What this task involves.
Each entry that follows should be set down precisely, with its pictures removed.

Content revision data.
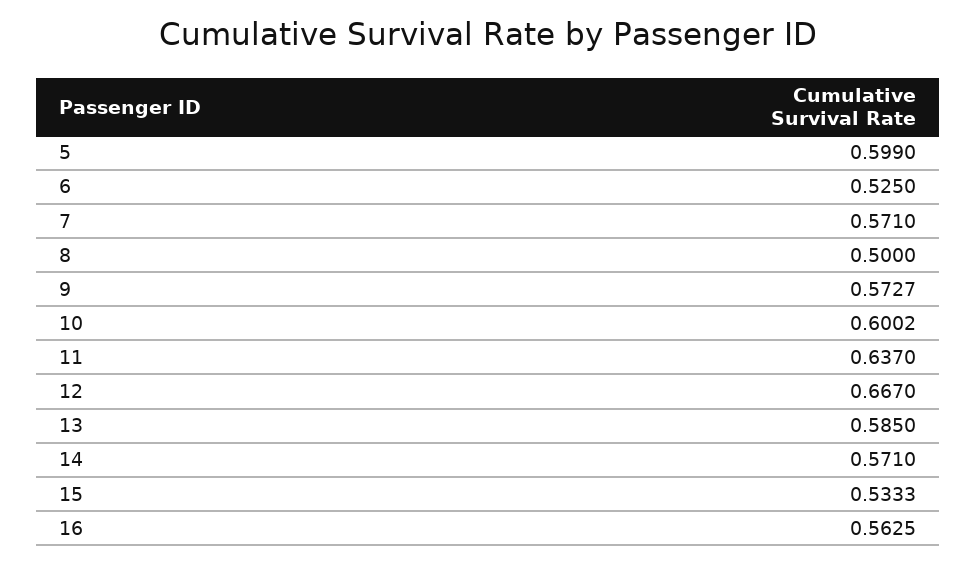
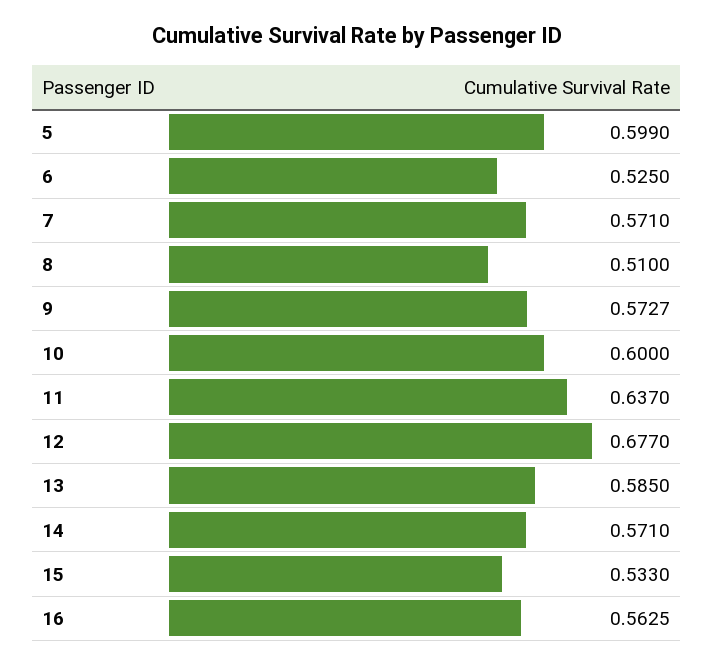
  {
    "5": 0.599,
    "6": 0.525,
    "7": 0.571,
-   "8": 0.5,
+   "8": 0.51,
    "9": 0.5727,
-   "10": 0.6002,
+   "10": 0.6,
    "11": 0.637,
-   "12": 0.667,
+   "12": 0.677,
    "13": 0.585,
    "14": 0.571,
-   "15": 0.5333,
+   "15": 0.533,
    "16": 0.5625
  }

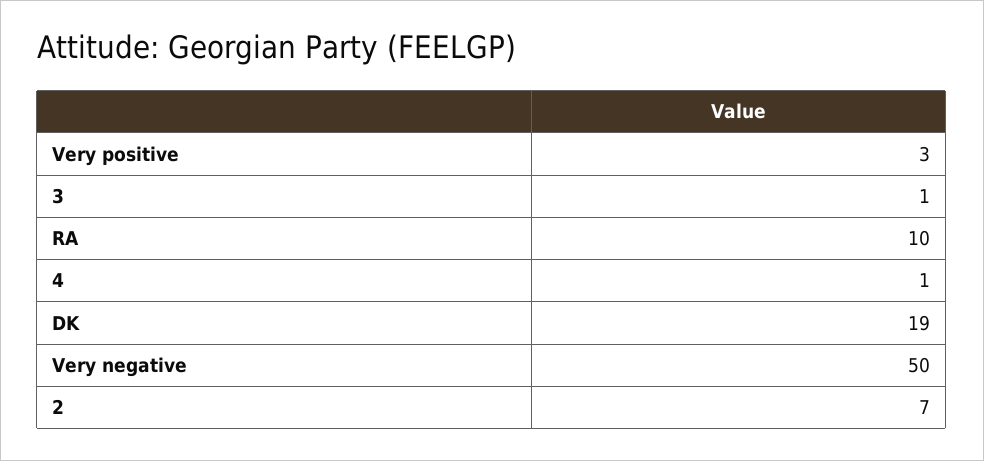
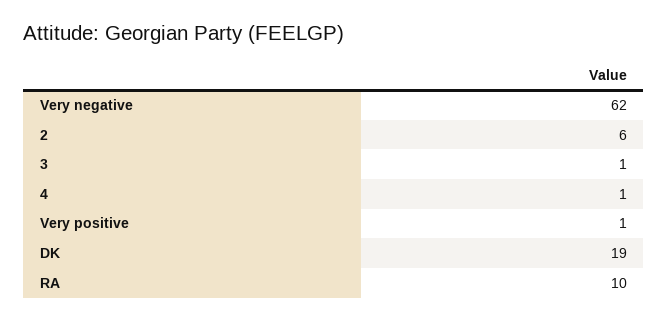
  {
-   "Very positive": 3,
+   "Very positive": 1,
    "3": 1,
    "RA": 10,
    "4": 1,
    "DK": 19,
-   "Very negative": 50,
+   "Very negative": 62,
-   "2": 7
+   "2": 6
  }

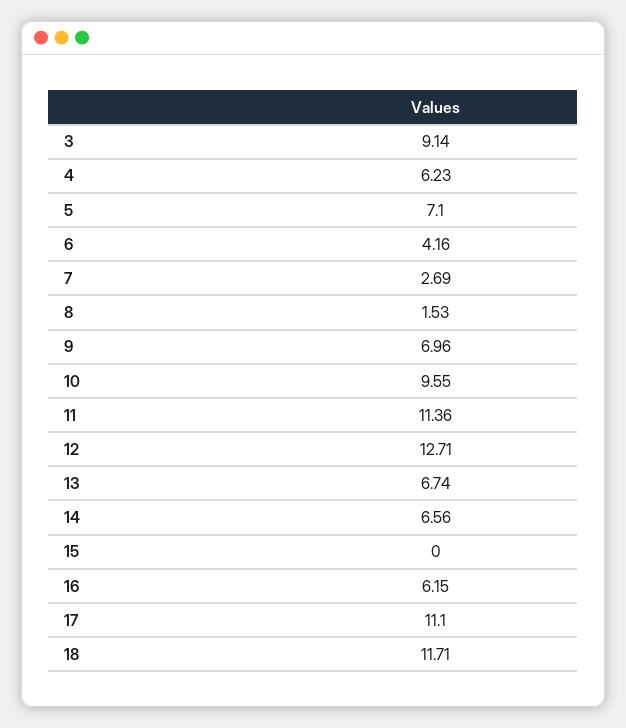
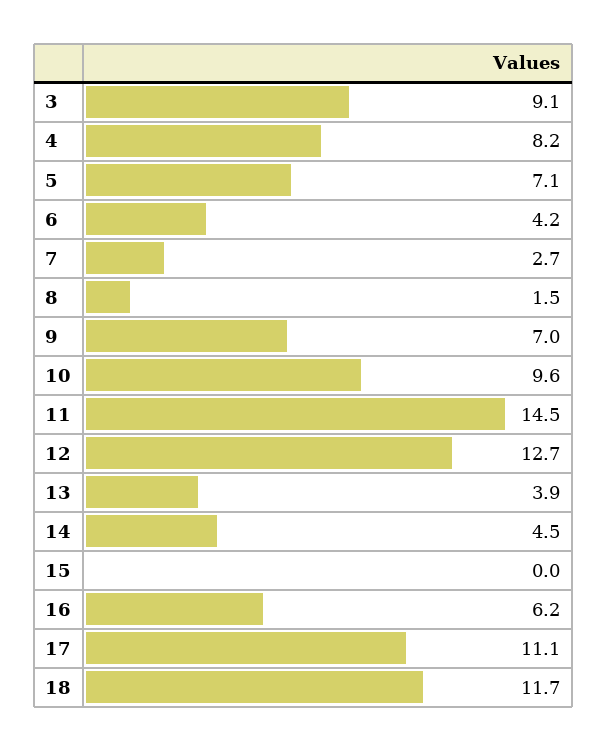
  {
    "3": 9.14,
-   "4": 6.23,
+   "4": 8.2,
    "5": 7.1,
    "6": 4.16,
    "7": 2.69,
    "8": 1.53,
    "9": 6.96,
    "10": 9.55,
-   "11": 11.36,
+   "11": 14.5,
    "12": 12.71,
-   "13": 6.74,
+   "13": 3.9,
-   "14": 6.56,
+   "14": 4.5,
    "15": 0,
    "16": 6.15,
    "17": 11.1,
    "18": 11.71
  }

Result for this exercise.
  {
    "5": 0.599,
    "6": 0.525,
    "7": 0.571,
-   "8": 0.5,
+   "8": 0.51,
    "9": 0.5727,
-   "10": 0.6002,
+   "10": 0.6,
    "11": 0.637,
-   "12": 0.667,
+   "12": 0.677,
    "13": 0.585,
    "14": 0.571,
-   "15": 0.5333,
+   "15": 0.533,
    "16": 0.5625
  }

  {
-   "Very positive": 3,
+   "Very positive": 1,
    "3": 1,
    "RA": 10,
    "4": 1,
    "DK": 19,
-   "Very negative": 50,
+   "Very negative": 62,
-   "2": 7
+   "2": 6
  }

  {
    "3": 9.14,
-   "4": 6.23,
+   "4": 8.2,
    "5": 7.1,
    "6": 4.16,
    "7": 2.69,
    "8": 1.53,
    "9": 6.96,
    "10": 9.55,
-   "11": 11.36,
+   "11": 14.5,
    "12": 12.71,
-   "13": 6.74,
+   "13": 3.9,
-   "14": 6.56,
+   "14": 4.5,
    "15": 0,
    "16": 6.15,
    "17": 11.1,
    "18": 11.71
  }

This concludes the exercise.